The worst of the pandemic for me has happened at 4 am. No matter how often I tell myself that I should pay my brain no mind in the hours between midnight and 6 am, when I wake up at 4 am, and I am worried about life, about the future, about money, about what happens if everyone I love dies of Covid. . . It is overwhelming and horrific. I would, eventually, fall back asleep and wake at 7, bewildered that I spent an hour obsessing over my roof caving in.

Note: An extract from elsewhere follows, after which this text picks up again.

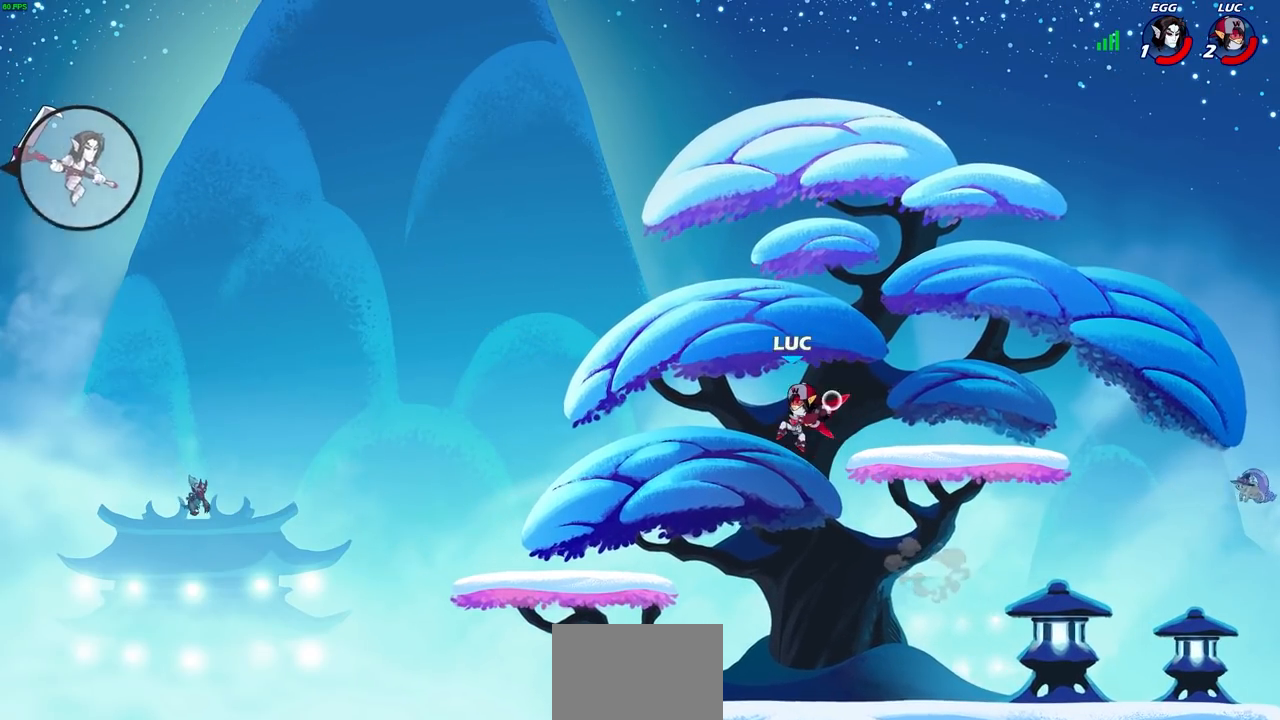
{"buttons": [], "left_stick": "center", "right_stick": "center", "events": [[17, "R1", "up"]]}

In the last week, almost all of my friends passed the 2 weeks after their second dose mark. Mostly this means I have spent the last week visiting people and hugging them for the first time in 15 months. I have gone to restaurants. I may go to a movie theatre this weekend. We took the kids to Calgary last week, we are planning a vacation in August. I have returned to working 50 hours a week. The world is returning to the way it was. Not completely, but I was starting to think that there were better days around the corner.
I woke up this morning at 4 am. I waited, bracing myself, for the litany of fears and obsessions, and they did not come. Instead, I thought about vacations. I thought about the restaurants I’d like to visit. I thought about planing a “you missed Christmas/Easter/Thanksgiving/Your Birthday” party.
There will be bumps. We won’t ever go completely back to the way things were. But based on last night, it really does feel around the corner for me. The worst of the pandemic is over now.
Amen! May we never see a time like this again.
I feel something of the same – at least in hope. The unseen grinding toll of the pandemic has been the colour it has drained from our lives; the 4am (or whatever time)anxieties that have come with it. So go forward with joy – here’s to a wonderful life once again.
I went to a meeting, and someone spoke about a mutual friend who came up and enveloped them in a bear hug, and they were horrified.
And I know Andrew, and I know that he gives the best hugs in the world.
For the first time I realized that Covid has cost us far more than lives, and it made me a bit misty eyed.
It will take a long time for things to return to ‘normal’, if it happens at all.